Erdogans Triumph bei wegweisenden Wahlen in der Türkei

Der Kampf war hart, umso größer ist nun der Triumph. Nach dem Sieg bei den Parlaments- und Präsidentschaftswahlen am Sonntag ist Recep Tayyip Erdogan am Ziel seiner Wünsche.

Unter dem neuen Präsidialsystem wird der 64-jährige Patriarch, der wie kein anderer Politiker der letzten Jahrzehnte die Türkei geprägt hat, mehr Macht haben denn je zuvor. Doch zeigt das Ergebnis, wie sehr der der AKP-Chef die türkische Gesellschaft spaltet. Auch sorgten die Umstände seiner Wiederwahl bei der Opposition für Zweifel.

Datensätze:
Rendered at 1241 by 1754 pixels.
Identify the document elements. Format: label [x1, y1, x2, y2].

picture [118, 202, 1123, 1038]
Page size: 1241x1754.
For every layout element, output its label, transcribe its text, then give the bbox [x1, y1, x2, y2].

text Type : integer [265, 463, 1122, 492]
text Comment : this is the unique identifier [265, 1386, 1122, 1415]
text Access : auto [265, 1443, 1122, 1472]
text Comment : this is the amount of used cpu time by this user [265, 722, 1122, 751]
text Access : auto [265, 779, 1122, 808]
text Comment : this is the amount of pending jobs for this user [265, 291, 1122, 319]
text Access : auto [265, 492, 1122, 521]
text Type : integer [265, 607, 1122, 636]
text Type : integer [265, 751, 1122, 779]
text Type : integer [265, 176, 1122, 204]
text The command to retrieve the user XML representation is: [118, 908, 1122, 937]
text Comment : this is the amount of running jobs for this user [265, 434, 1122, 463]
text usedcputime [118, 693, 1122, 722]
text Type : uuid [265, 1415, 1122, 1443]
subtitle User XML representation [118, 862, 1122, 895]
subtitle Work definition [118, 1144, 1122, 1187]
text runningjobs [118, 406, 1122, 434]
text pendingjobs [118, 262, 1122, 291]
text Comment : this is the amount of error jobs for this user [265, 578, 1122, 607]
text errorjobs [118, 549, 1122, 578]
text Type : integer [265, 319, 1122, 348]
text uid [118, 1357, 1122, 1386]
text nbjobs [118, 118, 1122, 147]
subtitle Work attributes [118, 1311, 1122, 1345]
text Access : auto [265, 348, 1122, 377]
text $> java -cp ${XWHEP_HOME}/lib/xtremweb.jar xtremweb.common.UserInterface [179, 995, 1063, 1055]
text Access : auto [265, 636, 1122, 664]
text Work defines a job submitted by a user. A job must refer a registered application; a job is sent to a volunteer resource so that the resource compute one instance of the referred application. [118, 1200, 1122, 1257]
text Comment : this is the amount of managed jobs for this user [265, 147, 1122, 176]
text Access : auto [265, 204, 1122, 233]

- **Zu bearbeitende Aufgaben**
a. Schreiben Sie aus dem Lesetext alles von „Der Kampf war“ bis hinunter zu „Ziel seiner Wünsche.“ wortgetreu ab.
b. Nennen Sie alle Bezeichnungen, mit denen der Lesetext Erdogan benennt, einschließlich seines Namens, aber ohne Pronomen.
Stützen Sie sich ausschließlich auf den Lesetext.

- **Vollständige Lösungen**
a.
Der Kampf war hart, umso größer ist nun der Triumph. Nach dem Sieg bei den Parlaments- und Präsidentschaftswahlen am Sonntag ist Recep Tayyip Erdogan am Ziel seiner Wünsche.

b.
Erdogan
Recep Tayyip Erdogan
der 64-jährige Patriarch
der AKP-Chef